`Dark Knight,' `Milk' Jockey for Golden Globe Noms

BEVERLY HILLS, Calif. – The Academy Awards picture should begin to grow clearer as contenders are announced for Hollywood's Oscar prelude, the Golden Globes.

Nominations for the 66th annual Globes on Thursday will help sort out Oscar prospects in a wide-open field of films and performances, from which front-runners have yet to emerge.

The Batman blockbuster "The Dark Knight," once considered a longshot for the top prize because of its superhero trappings, has seen its best-picture chances swell now that studios have unveiled the last of their late-year prestige films.

While some fine films have surfaced, critics and awards watchers sense that "The Dark Knight" can stand with the best of them.
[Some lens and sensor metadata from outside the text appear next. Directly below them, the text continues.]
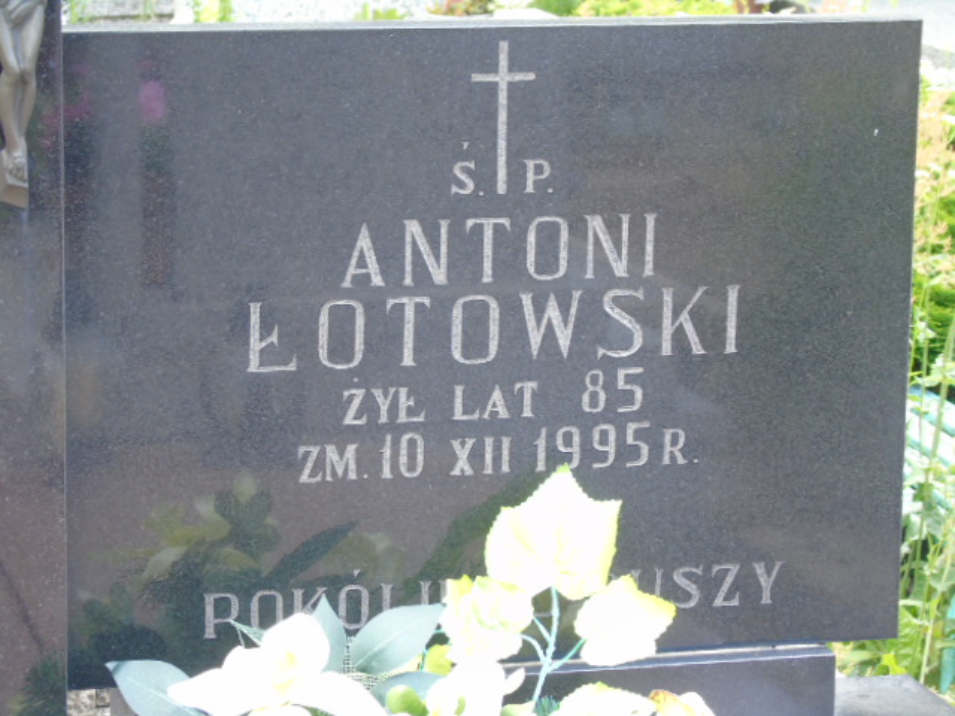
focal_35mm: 124
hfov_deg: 15.9
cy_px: 358
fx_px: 3421
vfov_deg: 12.0
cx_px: 478
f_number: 4.6
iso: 160
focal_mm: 22
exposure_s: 1/30
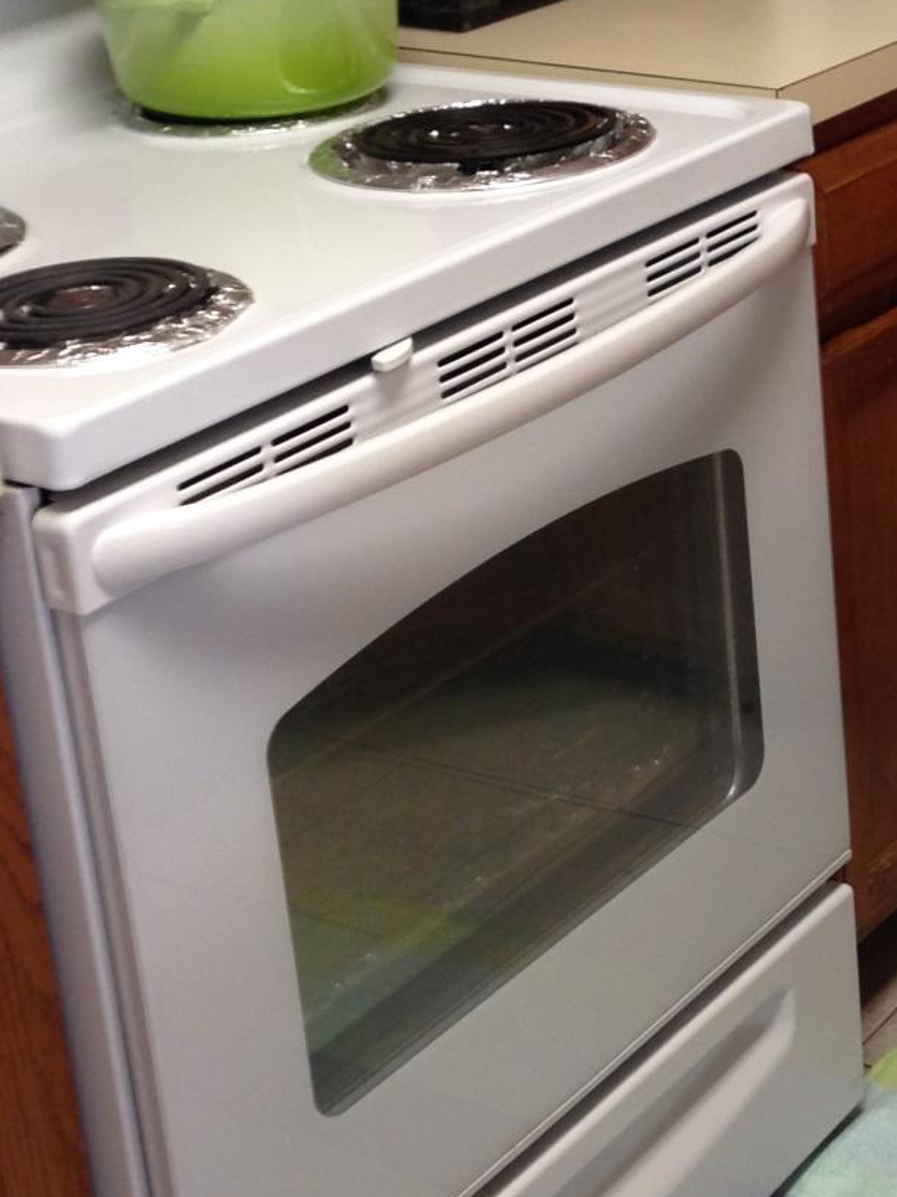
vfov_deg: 24.0
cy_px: 429
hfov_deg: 17.5
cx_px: 1007
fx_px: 2799
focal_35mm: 81
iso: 80
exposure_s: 1/20
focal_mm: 4.12
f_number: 2.4
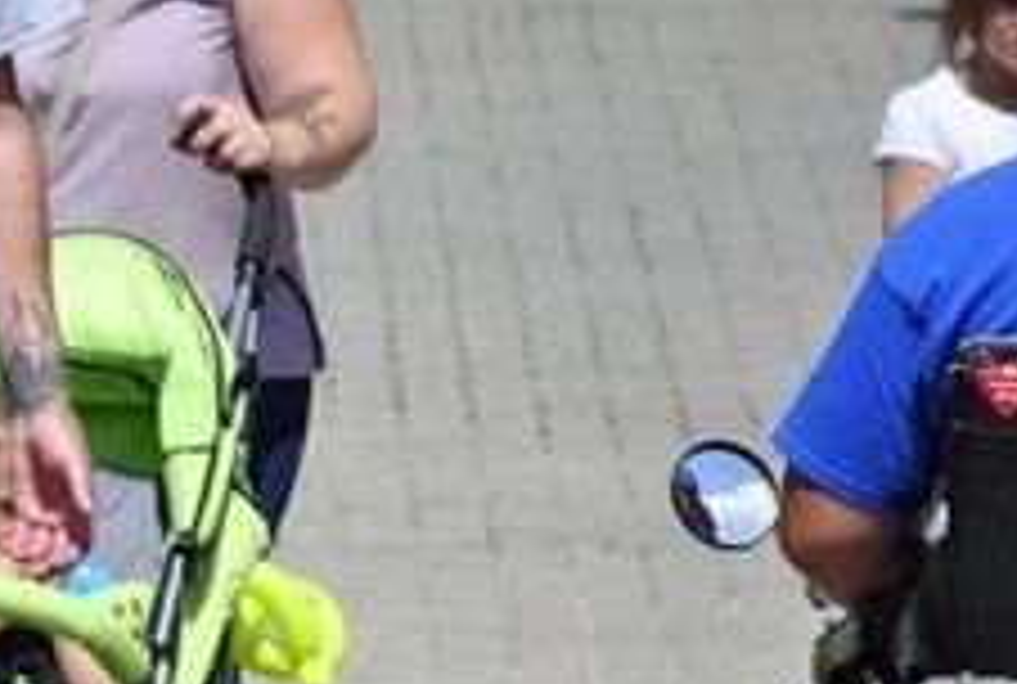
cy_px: 284
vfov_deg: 1.6
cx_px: -392
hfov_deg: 2.4
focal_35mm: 862
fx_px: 24416
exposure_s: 1/4000
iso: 720
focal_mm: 200
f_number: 5.6
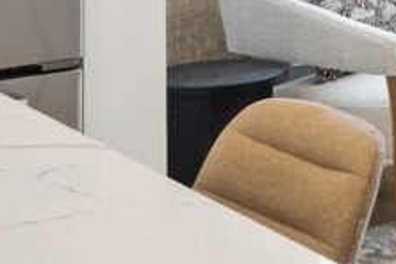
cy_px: -227
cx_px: 780
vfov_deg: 10.5
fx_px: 1342
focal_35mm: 122
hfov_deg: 14.2
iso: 200
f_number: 8
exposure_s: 1/9
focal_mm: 10.5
Supporting-actor buzz for co-star Heath Ledger, who died the day of Oscar nominations last January, remains as strong as ever, while "Dark Knight" filmmaker Christopher Nolan has a good shot in the directing category.

Other films in the mix include Sean Penn's Harvey Milk biography "Milk"; Brad Pitt and Cate Blanchett's romantic fantasy "The Curious Case of Benjamin Button"; Ron Howard's Richard Nixon drama "Frost/Nixon"; Danny Boyle's poor-boy-makes-good saga "Slumdog Millionaire"; and Clint Eastwood's vigilante tale "Gran Torino."

The acting categories could end up a mix of top-name actors such as Penn, Pitt, Eastwood, Angelina Jolie ("Changeling") and Kate Winslet ("Revolutionary Road," "The Reader"), along with such lesser-known performers as Sally Hawkins ("Happy-Go-Lucky"), Melissa Leo ("Frozen River") and Viola Davis ("Doubt").

The Globe ceremony is scheduled for Jan. 11, 11 days before Oscar nominations.

The glitzy Globes were canceled last year after celebrities said they would boycott the show in honor of a strike by the Writers Guild of America. Winners were announced at a hasty news conference instead.

Hollywood faces labor strife again with a potential strike by the Screen Actors Guild. But a strike-authorization vote early next month would come too late to affect the Globes this time.

The awards are presented by the Hollywood Foreign Press Association, a group of about 85 critics and reporters for overseas outlets.